2. Vector Database Configuration

The Semantic Cache supports Zilliz and Milvus as vector database providers (Support for additional vector database providers will be added soon). Configure the desired provider in your <APIM_HOME>/repository/conf/deployment.toml file:

[apim.ai.vector_db_provider]
type = "zilliz"
[apim.ai.vector_db_provider.properties]
uri = "your-zilliz-instance-uri"
token = "your-zilliz-token"
[apim.ai.vector_db_provider]
type = "zilliz"
[apim.ai.vector_db_provider.properties]
uri = "http://localhost:19530"
token = "root:Milvus"

You can optionally specify a ttl property to control the time-to-live for cached entries. If not set, the default TTL is 3600 seconds.

How to Use

Follow these steps to integrate the Semantic Cache policy into your WSO2 API Manager AI APIs:

  1. Log in to the API Publisher Portal at https://<host>:<port>/publisher.
  2. Select the API you want to configure.
  3. Navigate to Develop > API Configurations > Policies > Request/Response Flow.
  4. Add the policy to both Request and Response flows:
  5. Request Flow: Click Add Policy and choose Semantic Cache from the list. Configure the cache policy name, similarity threshold, and JSONPath expression.
  6. Response Flow: Click Add Policy and choose Semantic Cache from the list. Configure the cache policy name and similarity threshold (JSONPath is not required for response flow).
  7. Save your changes and deploy the API.

Important

The Semantic Cache policy must be added to both request and response flows to function properly. The request flow handles cache lookup using the JSONPath to extract content for semantic similarity checking, while the response flow handles cache storage.

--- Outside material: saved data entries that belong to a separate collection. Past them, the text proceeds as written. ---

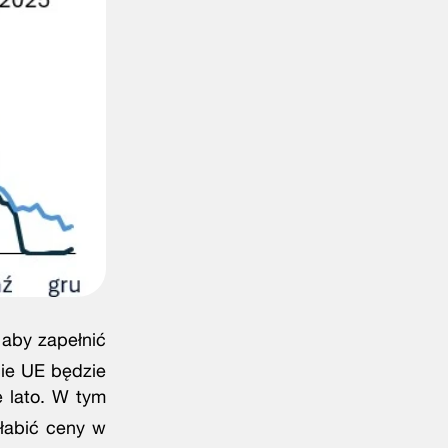
aby zapełnić
cie UE będzie
 lato. W tym
łabić ceny w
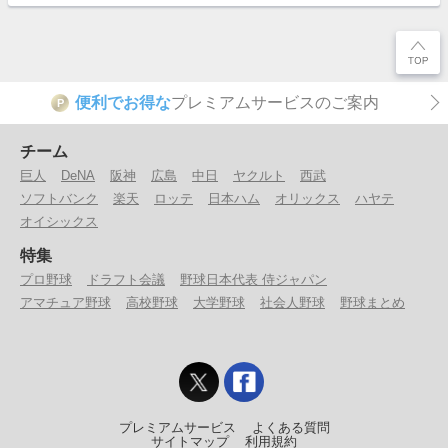
便利でお得な
プレミアムサービスのご案内
P
チーム
巨人
DeNA
阪神
広島
中日
ヤクルト
西武
ソフトバンク
楽天
ロッテ
日本ハム
オリックス
ハヤテ
オイシックス
特集
プロ野球
ドラフト会議
野球日本代表 侍ジャパン
アマチュア野球
高校野球
大学野球
社会人野球
野球まとめ
プレミアムサービス
よくある質問
サイトマップ
利用規約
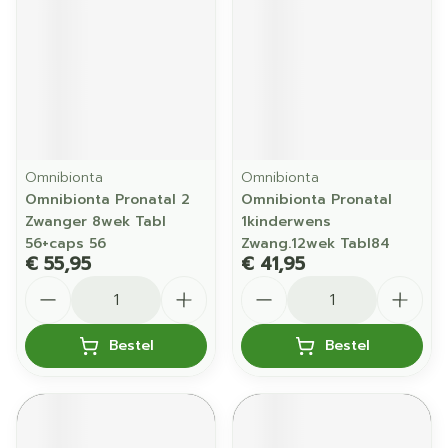
Omnibionta
Omnibionta
Omnibionta Pronatal 2
Omnibionta Pronatal
Zwanger 8wek Tabl
1kinderwens
56+caps 56
Zwang.12wek Tabl84
€ 55,95
€ 41,95
Aantal
Aantal
Bestel
Bestel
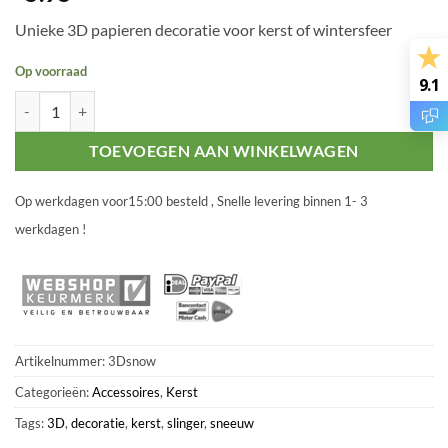
Unieke 3D papieren decoratie voor kerst of wintersfeer
Op voorraad
9.1
3D Sneeuwvlokken slinger aantal
TOEVOEGEN AAN WINKELWAGEN
Op werkdagen voor15:00 besteld , Snelle levering binnen 1- 3
werkdagen !
Artikelnummer:
3Dsnow
Categorieën:
Accessoires
,
Kerst
Tags:
3D
,
decoratie
,
kerst
,
slinger
,
sneeuw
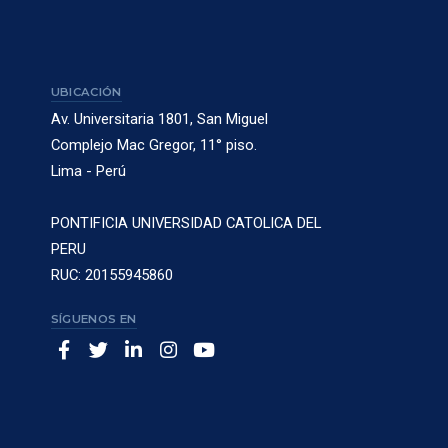
UBICACIÓN
Av. Universitaria 1801, San Miguel
Complejo Mac Gregor, 11° piso.
Lima - Perú
PONTIFICIA UNIVERSIDAD CATOLICA DEL
PERU
RUC: 20155945860
SÍGUENOS EN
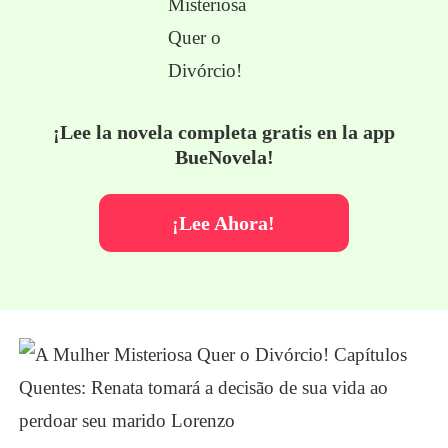
¡Lee la novela completa gratis en la app
BueNovela!
¡Lee Ahora!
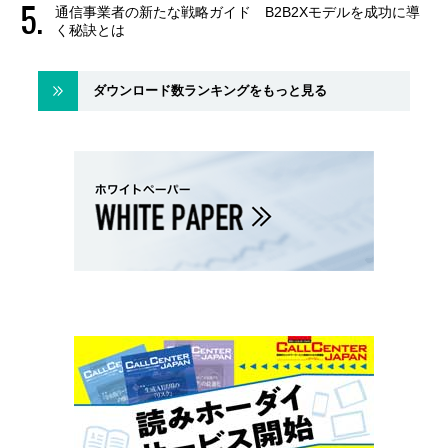
通信事業者の新たな戦略ガイド B2B2Xモデルを成功に導
く秘訣とは
ダウンロード数ランキングをもっと見る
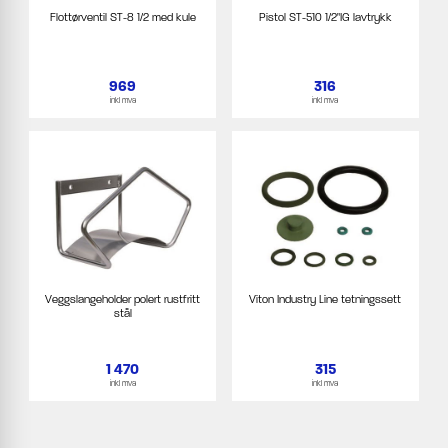
Flottørventil ST-8 1/2 med kule
Pistol ST-510 1/2"IG lavtrykk
969
316
inkl mva
inkl mva
Veggslangeholder polert rustfritt
Viton Industry Line tetningssett
stål
1 470
315
inkl mva
inkl mva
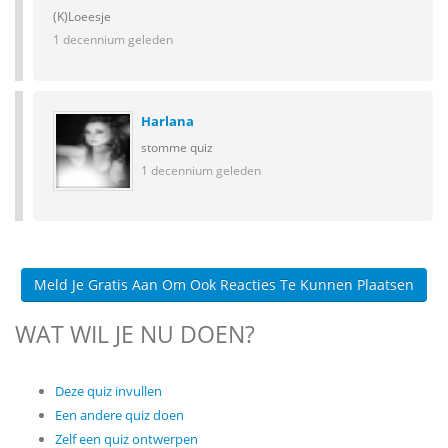
(K)Loeesje
1 decennium geleden
Harlana
stomme quiz
1 decennium geleden
Meld Je Gratis Aan Om Ook Reacties Te Kunnen Plaatsen
WAT WIL JE NU DOEN?
Deze quiz invullen
Een andere quiz doen
Zelf een quiz ontwerpen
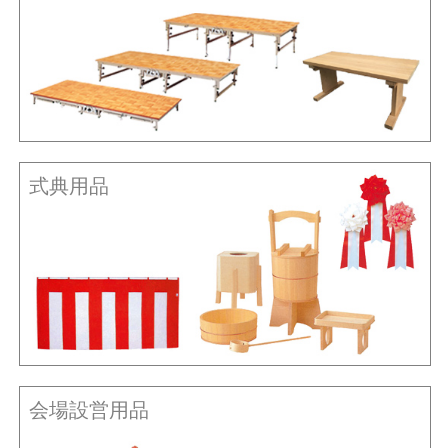
式典用品
会場設営用品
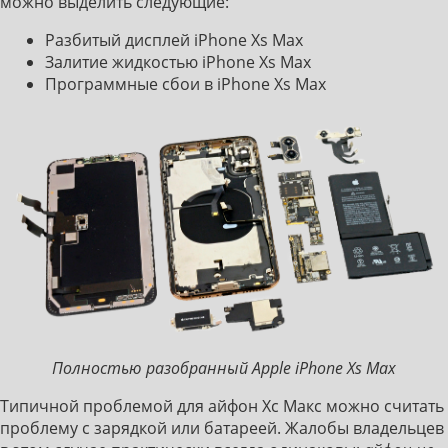
можно выделить следующие:
Разбитый дисплей iPhone Xs Max
Залитие жидкостью iPhone Xs Max
Программные сбои в iPhone Xs Max
Полностью разобранный Apple iPhone Xs Max
Типичной проблемой для айфон Хс Макс можно считать
проблему с зарядкой или батареей. Жалобы владельцев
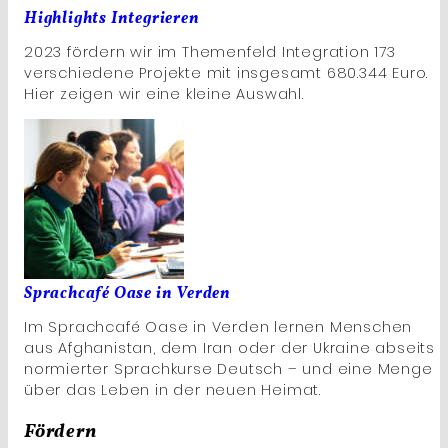
Highlights Integrieren
2023 fördern wir im Themenfeld Integration 173
verschiedene Projekte mit insgesamt 680.344 Euro.
Hier zeigen wir eine kleine Auswahl.
Sprachcafé Oase in Verden
Im Sprachcafé Oase in Verden lernen Menschen
aus Afghanistan, dem Iran oder der Ukraine abseits
normierter Sprachkurse Deutsch – und eine Menge
über das Leben in der neuen Heimat.
Fördern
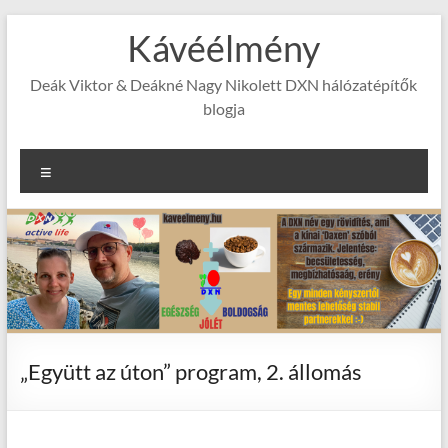
Skip
Kávéélmény
to
content
Deák Viktor & Deákné Nagy Nikolett DXN hálózatépítők
blogja
Menu
„Együtt az úton” program, 2. állomás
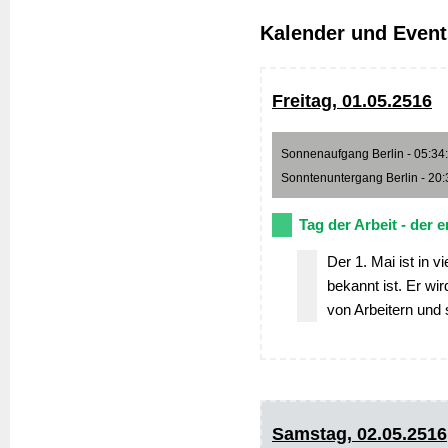
Kalender und Event
Freitag, 01.05.2516
Sonnenaufgang Berlin - 05:34:2
Sonntenuntergang Berlin - 20:3
Tag der Arbeit - der e
Der 1. Mai ist in v
bekannt ist. Er wi
von Arbeitern und 
Samstag, 02.05.2516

Example Policy Configuration

Click to expand configuration steps
  1. Create an AI API using OpenAI or any supported AI provider.
  2. Add the Semantic Cache policy to both request and response flows with the following configuration:

Request Flow Configuration:

Field Example Value Description
Semantic Cache Policy Name SemanticCache Unique name for the semantic cache policy
Threshold 0.35 Dissimilarity threshold for semantic matching (decimal value)
JSONPath $.messages[-1].content JSONPath expression to extract content for semantic similarity checking

Response Flow Configuration:

Field Example Value Description
Semantic Cache Policy Name SemanticCache Unique name for the semantic cache policy (should match request flow)
Threshold 0.35 Dissimilarity threshold for semantic matching (decimal value)
JSONPath Not required JSONPath is not needed in response flow as it only handles cache storage

JSONPath Usage:
The JSONPath expression is used to extract the specific content from the request payload that will be used for semantic similarity comparison. This should only be configured in the request flow where the cache lookup occurs.

Threshold:
The threshold sets the maximum allowed dissimilarity for semantic cache matches, measured using L2 (Euclidean) distance between embeddings.

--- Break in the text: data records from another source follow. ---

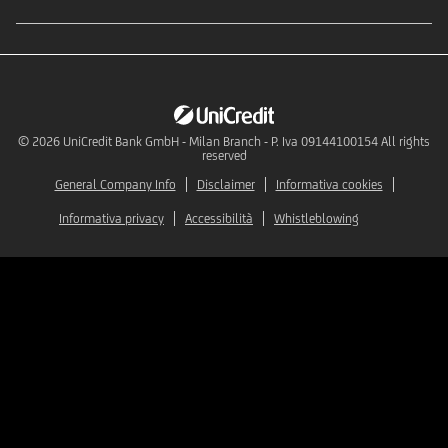
© 2026
UniCredit Bank GmbH - Milan Branch - P. Iva 09144100154 All rights
reserved
General Company Info
Disclaimer
Informativa cookies
Informativa privacy
Accessibilità
Whistleblowing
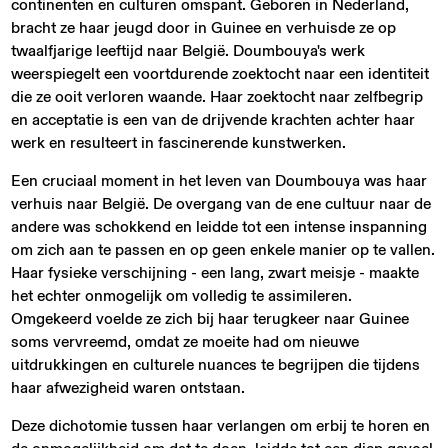
continenten en culturen omspant. Geboren in Nederland,
bracht ze haar jeugd door in Guinee en verhuisde ze op
twaalfjarige leeftijd naar België. Doumbouya's werk
weerspiegelt een voortdurende zoektocht naar een identiteit
die ze ooit verloren waande. Haar zoektocht naar zelfbegrip
en acceptatie is een van de drijvende krachten achter haar
werk en resulteert in fascinerende kunstwerken.
Een cruciaal moment in het leven van Doumbouya was haar
verhuis naar België. De overgang van de ene cultuur naar de
andere was schokkend en leidde tot een intense inspanning
om zich aan te passen en op geen enkele manier op te vallen.
Haar fysieke verschijning - een lang, zwart meisje - maakte
het echter onmogelijk om volledig te assimileren.
Omgekeerd voelde ze zich bij haar terugkeer naar Guinee
soms vervreemd, omdat ze moeite had om nieuwe
uitdrukkingen en culturele nuances te begrijpen die tijdens
haar afwezigheid waren ontstaan.
Deze dichotomie tussen haar verlangen om erbij te horen en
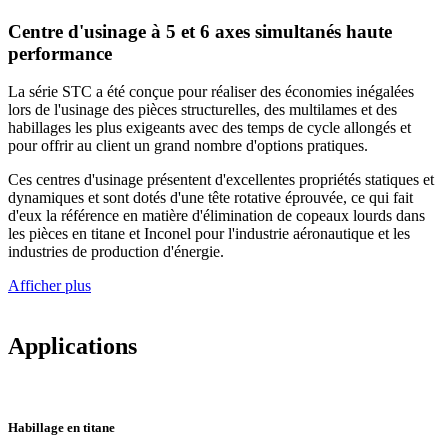
Centre d'usinage à 5 et 6 axes simultanés haute
performance
La série STC a été conçue pour réaliser des économies inégalées
lors de l'usinage des pièces structurelles, des multilames et des
habillages les plus exigeants avec des temps de cycle allongés et
pour offrir au client un grand nombre d'options pratiques.
Ces centres d'usinage présentent d'excellentes propriétés statiques et
dynamiques et sont dotés d'une tête rotative éprouvée, ce qui fait
d'eux la référence en matière d'élimination de copeaux lourds dans
les pièces en titane et Inconel pour l'industrie aéronautique et les
industries de production d'énergie.
Afficher plus
Applications
Habillage en titane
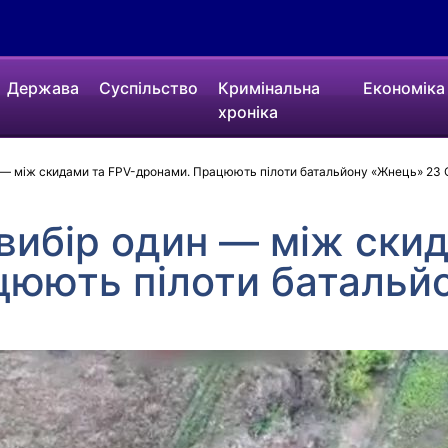
Держава
Суспільство
Кримінальна
Економіка
хроніка
н — між скидами та FPV-дронами. Працюють пілоти батальйону «Жнець» 23
 вибір один — між ски
цюють пілоти батальй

  • For normalized embeddings (unit length vectors), the typical threshold range is 0.0 (exact match) to 2.0 (maximum distance).
  • For unnormalized embeddings, the range depends on your embedding model and data.

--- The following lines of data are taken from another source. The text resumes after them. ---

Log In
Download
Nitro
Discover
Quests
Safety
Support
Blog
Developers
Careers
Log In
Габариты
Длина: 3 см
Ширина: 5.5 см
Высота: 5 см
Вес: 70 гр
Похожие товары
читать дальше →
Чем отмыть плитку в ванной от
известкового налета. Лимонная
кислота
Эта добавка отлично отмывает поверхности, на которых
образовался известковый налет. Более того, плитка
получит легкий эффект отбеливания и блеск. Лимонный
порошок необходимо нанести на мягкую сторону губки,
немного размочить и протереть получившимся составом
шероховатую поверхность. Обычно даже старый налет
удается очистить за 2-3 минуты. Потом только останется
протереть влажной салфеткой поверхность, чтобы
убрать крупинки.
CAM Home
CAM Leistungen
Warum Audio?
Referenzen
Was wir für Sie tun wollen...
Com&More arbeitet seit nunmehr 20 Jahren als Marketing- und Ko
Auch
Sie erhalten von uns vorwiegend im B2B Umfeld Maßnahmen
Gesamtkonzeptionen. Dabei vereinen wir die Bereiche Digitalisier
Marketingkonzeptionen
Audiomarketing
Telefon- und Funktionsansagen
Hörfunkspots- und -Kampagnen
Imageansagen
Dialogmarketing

Lower values (closer to 0) enforce stricter semantic similarity; higher values allow weaker matches. Refer to your embedding provider's documentation for recommended threshold values and normalization details.

  1. Save and re-deploy the API.
  2. Invoke the API with similar queries to test semantic cache:

First Request:

{
  "messages": [
    {
      "role": "user",
      "content": "What is the capital of France?"
    }
  ]
}

Semantically Similar Request (Cache Hit):

{
  "messages": [
    {
      "role": "user",
      "content": "Tell me the capital city of France"
    }
  ]
}

The second request will return a cached response much faster and with reduced costs, as it's semantically similar to the first query.

Troubleshooting

Common Issues

Issue Possible Cause Solution
Low cache hit rate Threshold (dissimilarity) too low Increase the dissimilarity/distance threshold.
Irrelevant cached responses Threshold too high Decrease the dissimilarity/distance threshold.
Vector database connection errors Invalid credentials or endpoint Verify your Zilliz URI and token in the deployment.toml file.